Sun D, Hurley L H
Drug Dynamics Institute, College of Pharmacy, University of Texas, Austin 78712.
Anticancer Drug Des. 1992 Feb;7(1):15-36.
Non-denaturing gel electrophoresis analysis demonstrates that the stiffening and winding effects of (+)-CC-1065 produce unusual proximal and distal inhibition of T4 DNA ligase-catalysed ligation of covalently modified DNA. (+)-CC-1065 is a potent antitumor antibiotic produced by Streptomyces zelensis. This drug selectively bonds through N3 of adenine in DNA and lies in the minor groove of DNA, reacting in a highly sequence-selective manner. Previous studies (Lee et al., 1991) have shown that (+)-CC-1065 produces bending and winding of DNA. The DNA bending and sequence specificity is mediated by the alkylating 'A' subunit of (+)-CC-1065, while the close van der Waals contacts between the non-alkylating B and C subunits of (+)-CC-1065 and the floor of the minor groove of DNA are responsible for the winding of DNA. Covalent modification of oligomers with (+)-CC-1065 and structurally related drugs leads to preferential inhibition of T4 DNA ligase on the non-covalently modified strand to the 5' side of the covalent adduct site, but enhanced ligation of the covalently modified strand. We speculate that the differential effect on proximal strand ligation is due to a drug-induced winding and helix-stabilizing effect which occurs predominantly to the 5' side of the adduct. In addition to the proximal inhibition of ligation, we also describe a distal inhibition of T4 DNA ligase activity which occurs exclusively with drug-modified oligomers and that, if successful, would result in 180 degrees out-of-phase bent DNA following ligation. In this case, two 25 mers or a 21 plus a 29 mer are inhibited from ligation when modified with (+)-CC-1065. This distal ligation is unique to (+)-CC-1065 and its analogs that cause stiffening of the DNA helix. The (+)-CC-1065-induced stiffening effect was demonstrated using a circularization assay and was found to be associated with the close van der Waals contacts between the inside edge of (+)-CC-1065 and the floor of the minor groove, and also to the benzofuran moiety of (+)-ABC" (Adozelesin), a (+)-CC-1065 analog. We conclude from these studies that the DNA-winding and helix-stabilizing effects of these drug molecules can dramatically affect the efficiency of proximal ligation mediated by T4 DNA ligase, and the unusual helix-stiffening effect of (+)-CC-1065, (+)-AB'C' and (+)-ABC" can stabilize the structure of bent DNA formed by drug modification, which results in distal ligase inhibition.

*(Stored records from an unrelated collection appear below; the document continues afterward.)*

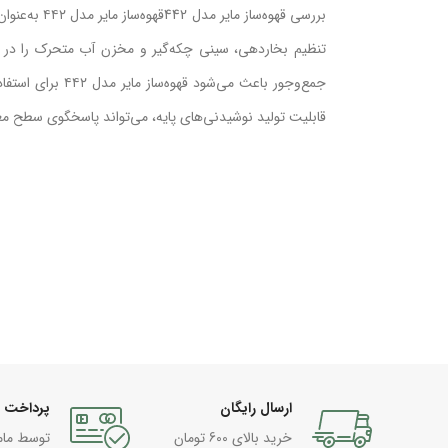
بررسی قهوه‌س
جمع‌وجور باعث می
قابلیت تولید نوشیدنی‌های پایه، می‌تواند پاسخگوی سطح م
ارسال رایگان
پرداخت 
خرید بالای 600 تومان
توسط مام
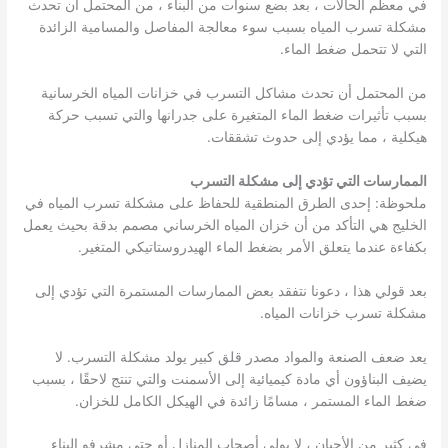
في معظم الحالات ، بعد بضع سنوات من البناء ، من المحتمل أن تحدث
مشكلة تسرب المياه بسبب سوء معالجة المفاصل والمسامية الزائدة
التي لا تتحمل ضغط الماء.
من المحتمل أن تحدث مشاكل التسرب في خزانات المياه الخرسانية
بسبب تأثيرات ضغط الماء المتغيرة على جدرانها والتي تسبب حركة
هيكلية ، مما يؤدي إلى حدوث تشققات.
الممارسات التي تؤدي إلى مشكلة التسرب
ملحوظة: إحدى الطرق المنطقية للحفاظ على مشكلة تسرب المياه في
الخليج هي التأكد من أن خزان المياه الخرساني مصمم بدقة بحيث يعمل
بكفاءة عندما يتعلق الأمر بضغط الماء الهيدروستاتيكي المتغير.
بعد قولي هذا ، دعونا نتفقد بعض الممارسات المستمرة التي تؤدي إلى
مشكلة تسرب خزانات المياه.
يعد ضعف الصنعة والمواد مصدر قلق كبير يولد مشكلة التسرب. لا
يضيف البناؤون أي مادة كيميائية إلى الأسمنت والتي تنتج لاحقًا ، بسبب
ضغط الماء المستمر ، مسامًا زائدة في الهيكل الكامل للخزان.
في كثير من الأحيان ، لا يولي أصحاب المنازل أو حتى مشرفو البناء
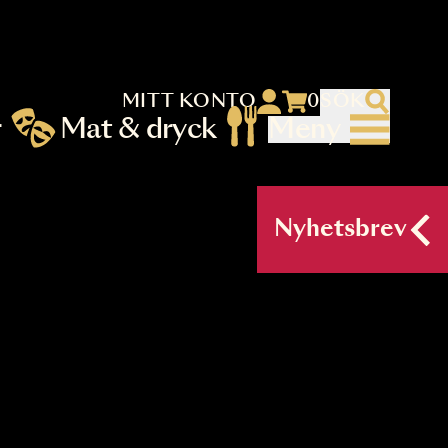
MITT KONTO
 menu)
llningar
Mat & dryck
Me
nu (primary) SV
Nyh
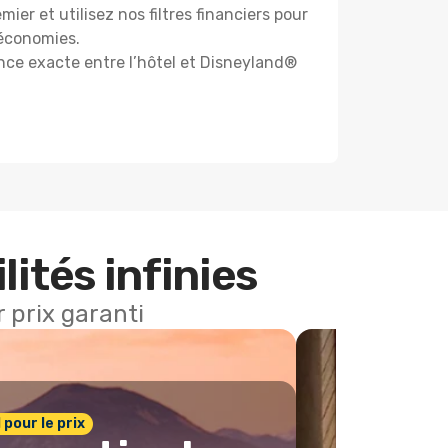
emier et utilisez nos filtres financiers pour
 économies.
ance exacte entre l’hôtel et Disneyland®
lités infinies
 prix garanti
1 pour le prix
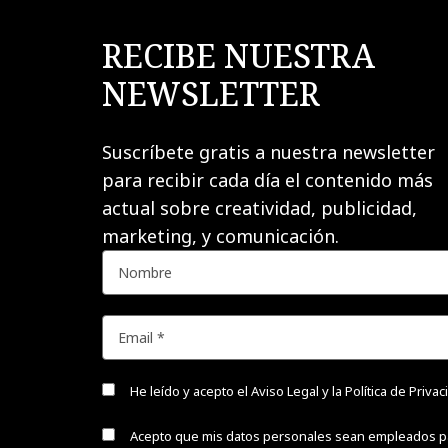
RECIBE NUESTRA
NEWSLETTER
Suscríbete gratis a nuestra newsletter
para recibir cada día el contenido más
actual sobre creatividad, publicidad,
marketing, y comunicación.
He leído y acepto el
Aviso Legal y la Política de Priva
Acepto que mis datos personales sean empleados p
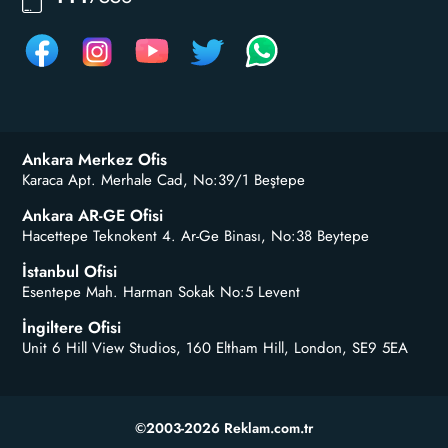
Ankara Merkez Ofis
Karaca Apt. Merhale Cad, No:39/1 Beştepe
Ankara AR-GE Ofisi
Hacettepe Teknokent 4. Ar-Ge Binası, No:38 Beytepe
İstanbul Ofisi
Esentepe Mah. Harman Sokak No:5 Levent
İngiltere Ofisi
Unit 6 Hill View Studios, 160 Eltham Hill, London, SE9 5EA
©2003-2026 Reklam.com.tr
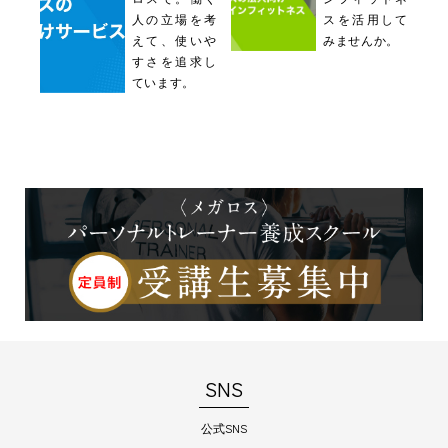
人の立場を考
スを活用して
えて、使いや
みませんか。
すさを追求し
ています。
SNS
公式SNS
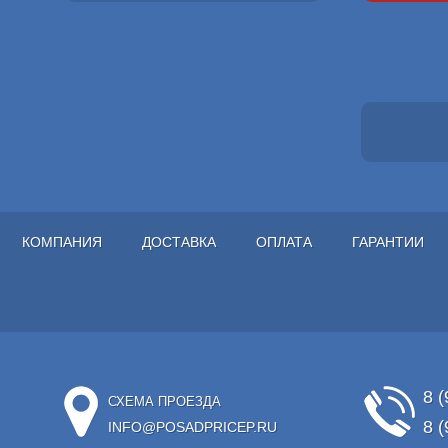
КОМПАНИЯ
ДОСТАВКА
ОПЛАТА
ГАРАНТИИ
8 (
СХЕМА ПРОЕЗДА
8 (
INFO@POSADPRICEP.RU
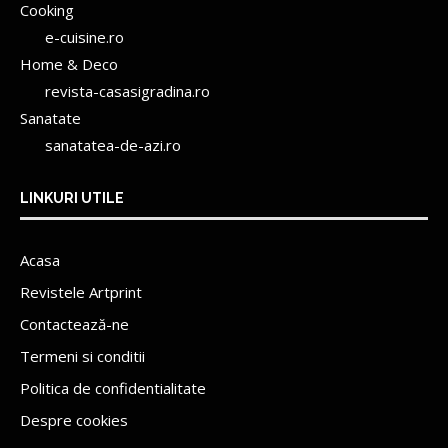
Cooking
e-cuisine.ro
Home & Deco
revista-casasigradina.ro
Sanatate
sanatatea-de-azi.ro
LINKURI UTILE
Acasa
Revistele Artprint
Contactează-ne
Termeni si conditii
Politica de confidentialitate
Despre cookies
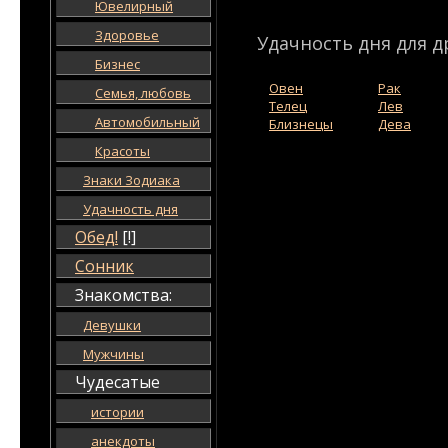
Ювелирный
Здоровье
Удачность дня для д
Бизнес
Овен
Рак
Семья, любовь
Телец
Лев
Автомобильный
Близнецы
Дева
Красоты
Знаки Зодиака
Удачность дня
Обед!
[!]
Сонник
Знакомства:
Девушки
Мужчины
Чудесатые
истории
анекдоты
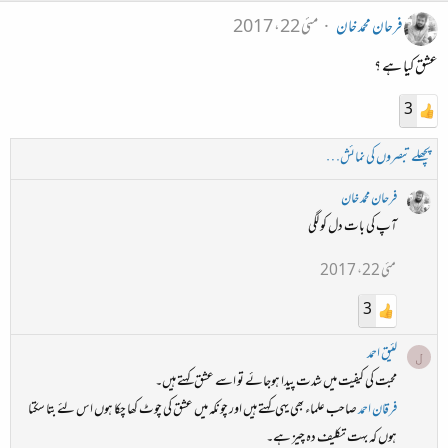
فرحان محمد خان
مئی 22، 2017
عشق کیا ہے ؟
3
پچھلے تبصروں کی نمائش…
فرحان محمد خان
آپ کی بات دل کو لگی
مئی 22، 2017
3
لئیق احمد
ل
محبت کی کیفیت میں شدت پیدا ہوجائے تو اسے عشق کہتے ہیں۔
فرقان احمد
صاحب علماء بھی یہی کہتے ہیں اور چونکہ میں عشق کی چوٹ کھا چکا ہوں اس لئے بتا سکتا
ہوں کہ بہت تکلیف دہ چیز ہے۔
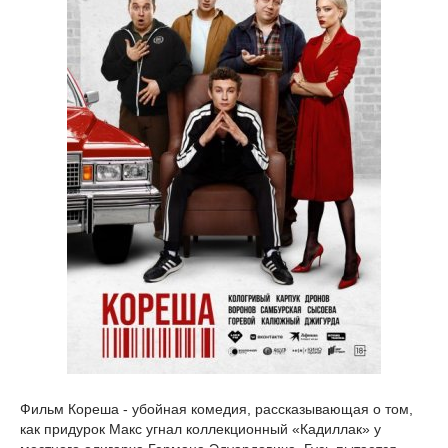
Фильм Кореша - убойная комедия, рассказывающая о том,
как придурок Макс угнал коллекционный «Кадиллак» у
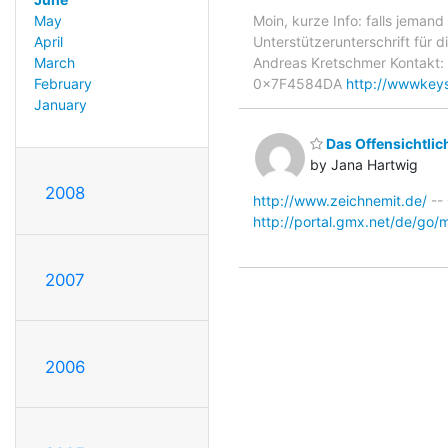
Moin, kurze Info: falls jemand
May
Unterstützerunterschrift für 
April
Andreas Kretschmer Kontakt:
March
0x7F4584DA
http://wwwkeys
February
January
Das Offensichtlich
by Jana Hartwig
2008
http://www.zeichnemit.de/
-- 
http://portal.gmx.net/de/go
2007
2006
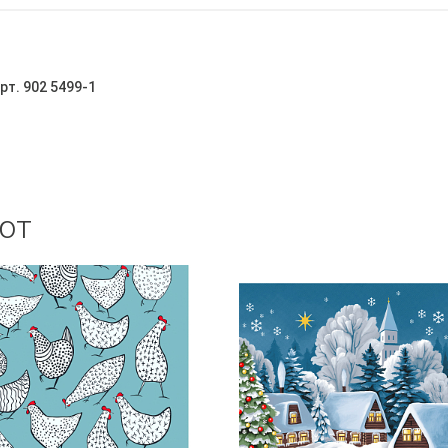
рт. 902 5499-1
ют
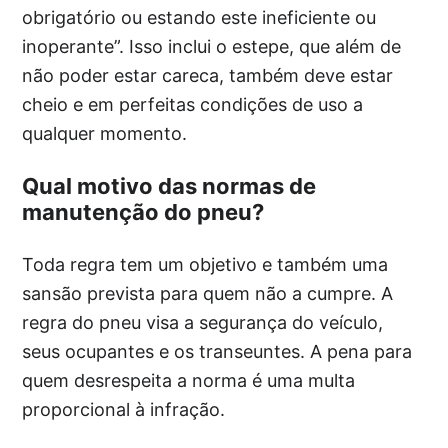
obrigatório ou estando este ineficiente ou
inoperante”. Isso inclui o estepe, que além de
não poder estar careca, também deve estar
cheio e em perfeitas condições de uso a
qualquer momento.
Qual motivo das normas de
manutenção do pneu?
Toda regra tem um objetivo e também uma
sansão prevista para quem não a cumpre. A
regra do pneu visa a segurança do veículo,
seus ocupantes e os transeuntes. A pena para
quem desrespeita a norma é uma multa
proporcional à infração.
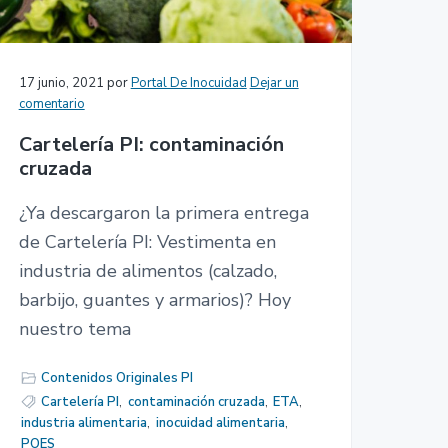
17 junio, 2021
por
Portal De Inocuidad
Dejar un
comentario
Cartelería PI: contaminación
cruzada
¿Ya descargaron la primera entrega
de Cartelería PI: Vestimenta en
industria de alimentos (calzado,
barbijo, guantes y armarios)? Hoy
nuestro tema
Contenidos Originales PI
Cartelería PI
,
contaminación cruzada
,
ETA
,
industria alimentaria
,
inocuidad alimentaria
,
POES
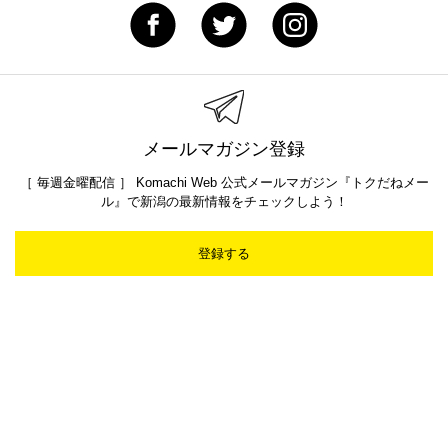
メールマガジン登録
［ 毎週金曜配信 ］ Komachi Web 公式メールマガジン『トクだねメー
ル』で新潟の最新情報をチェックしよう！
登録する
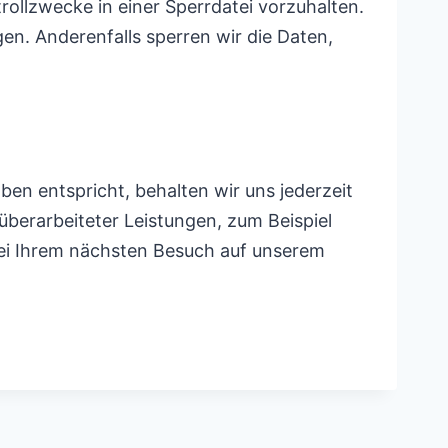
rollzwecke in einer Sperrdatei vorzuhalten.
en. Anderenfalls sperren wir die Daten,
en entspricht, behalten wir uns jederzeit
überarbeiteter Leistungen, zum Beispiel
bei Ihrem nächsten Besuch auf unserem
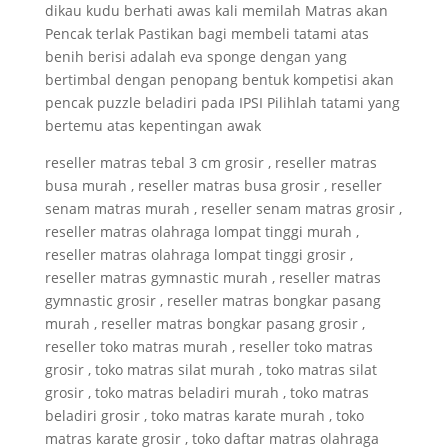
dikau kudu berhati awas kali memilah Matras akan
Pencak terlak Pastikan bagi membeli tatami atas
benih berisi adalah eva sponge dengan yang
bertimbal dengan penopang bentuk kompetisi akan
pencak puzzle beladiri pada IPSI Pilihlah tatami yang
bertemu atas kepentingan awak
reseller matras tebal 3 cm grosir , reseller matras
busa murah , reseller matras busa grosir , reseller
senam matras murah , reseller senam matras grosir ,
reseller matras olahraga lompat tinggi murah ,
reseller matras olahraga lompat tinggi grosir ,
reseller matras gymnastic murah , reseller matras
gymnastic grosir , reseller matras bongkar pasang
murah , reseller matras bongkar pasang grosir ,
reseller toko matras murah , reseller toko matras
grosir , toko matras silat murah , toko matras silat
grosir , toko matras beladiri murah , toko matras
beladiri grosir , toko matras karate murah , toko
matras karate grosir , toko daftar matras olahraga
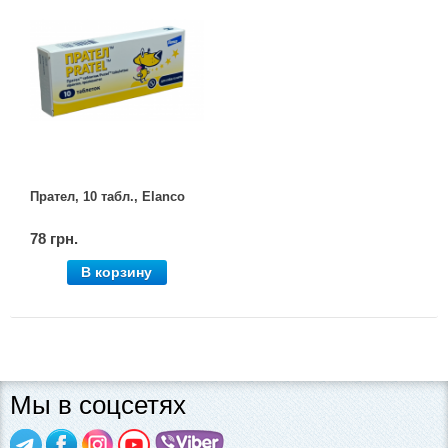
Прател, 10 табл., Elanco
78 грн.
В корзину
Мы в соцсетях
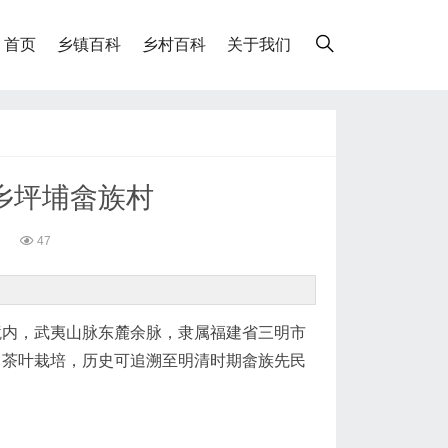
首页
乡镇百科
乡村百科
关于我们
乡坪埔畲族村
47
。
境内，武夷山脉东麓余脉，隶属福建省三明市
、茶叶栽培，历史可追溯至明清时期畲族先民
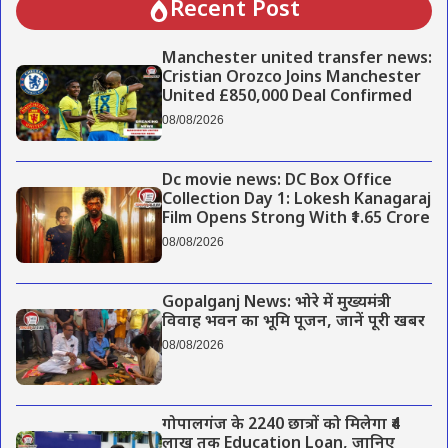
Recent Post
Manchester united transfer news:
Cristian Orozco Joins Manchester
United £850,000 Deal Confirmed
08/08/2026
Dc movie news: DC Box Office
Collection Day 1: Lokesh Kanagaraj
Film Opens Strong With ₹1.65 Crore
08/08/2026
Gopalganj News: भोरे में मुख्यमंत्री
विवाह भवन का भूमि पूजन, जानें पूरी खबर
08/08/2026
गोपालगंज के 2240 छात्रों को मिलेगा ₹4
लाख तक Education Loan, जानिए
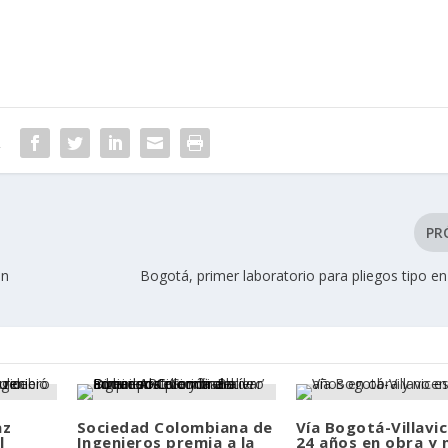
R
PR
ón
Bogotá, primer laboratorio para pliegos tipo e
az
Sociedad Colombiana de
Vía Bogotá-Villavic
l
Ingenieros premia a la
24 años en obra y 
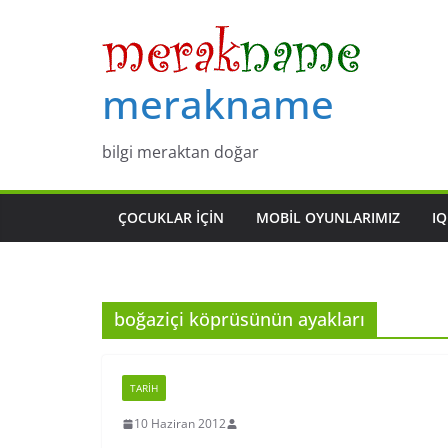
Skip
to
content
merakname
bilgi meraktan doğar
ÇOCUKLAR IÇIN
MOBIL OYUNLARIMIZ
IQ
boğaziçi köprüsünün ayakları
TARIH
10 Haziran 2012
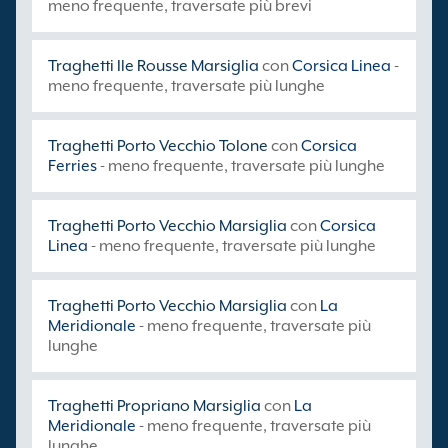
meno frequente, traversate più brevi
Traghetti Ile Rousse Marsiglia
con
Corsica Linea
-
meno frequente, traversate più lunghe
Traghetti Porto Vecchio Tolone
con
Corsica
Ferries
- meno frequente, traversate più lunghe
Traghetti Porto Vecchio Marsiglia
con
Corsica
Linea
- meno frequente, traversate più lunghe
Traghetti Porto Vecchio Marsiglia
con
La
Meridionale
- meno frequente, traversate più
lunghe
Traghetti Propriano Marsiglia
con
La
Meridionale
- meno frequente, traversate più
lunghe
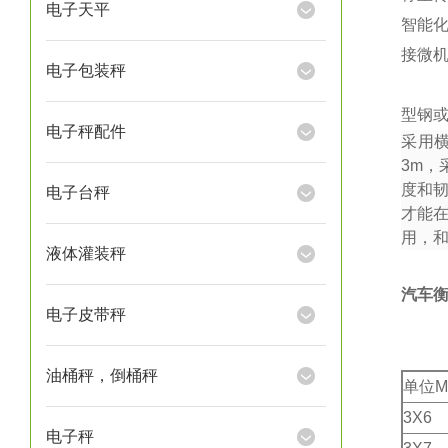
电子天平
智能
接微
电子包装秤
型钢或
电子秤配件
采用
3m
，
度和
电子台秤
才能
用，
液体灌装秤
汽车
电子皮带秤
油桶秤，倒桶秤
单位M
3X6
电子秤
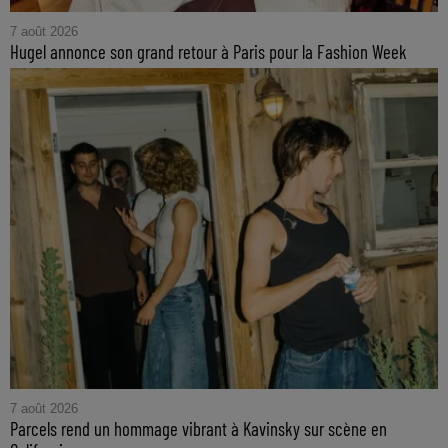
7 août 2026
Hugel annonce son grand retour à Paris pour la Fashion Week
7 août 2026
Parcels rend un hommage vibrant à Kavinsky sur scène en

非变性凝胶电泳分析表明,(+)-CC-1065的硬化和缠绕效应会对T4 DNA连接酶催化的共价修饰DNA的连接产生异常的近端和远端抑制作用。(+)-CC-1065是由泽链霉菌产生的一种强效抗肿瘤抗生素。这种药物通过与DNA中腺嘌呤的N3选择性结合,位于DNA的小沟中,并以高度序列选择性的方式发生反应。先前的研究(Lee等人,1991年)表明,(+)-CC-1065会使DNA产生弯曲和缠绕。DNA的弯曲和序列特异性是由(+)-CC-1065的烷基化“A”亚基介导的,而(+)-CC-1065的非烷基化B和C亚基与DNA小沟底部之间紧密的范德华接触则导致了DNA的缠绕。用(+)-CC-1065和结构相关药物对寡聚物进行共价修饰,会导致T4 DNA连接酶对共价加合物位点5'侧的非共价修饰链产生优先抑制作用,但共价修饰链的连接则增强。我们推测,对近端链连接的差异效应是由于药物诱导的缠绕和螺旋稳定效应,这种效应主要发生在加合物的5'侧。除了对连接的近端抑制作用外,我们还描述了T4 DNA连接酶活性的远端抑制作用,这种作用仅在药物修饰的寡聚物中出现,如果成功,在连接后会导致DNA产生180度异相弯曲。在这种情况下,用(+)-CC-1065修饰的两个25聚体或一个21聚体加一个29聚体的连接会受到抑制。这种远端连接是(+)-CC-1065及其导致DNA螺旋硬化的类似物所特有的。使用环化试验证明了(+)-CC-1065诱导的硬化效应,并且发现这与(+)-CC-1065的内边缘与小沟底部之间紧密的范德华接触有关,也与(+)-CC-1065类似物(+)-ABC"(阿多来新)的苯并呋喃部分有关。我们从这些研究中得出结论,这些药物分子的DNA缠绕和螺旋稳定效应可以显著影响T4 DNA连接酶介导的近端连接效率,并且(+)-CC-1065、(+)-AB'C'和(+)-ABC"异常的螺旋硬化效应可以稳定由药物修饰形成的弯曲DNA结构,从而导致远端连接酶抑制。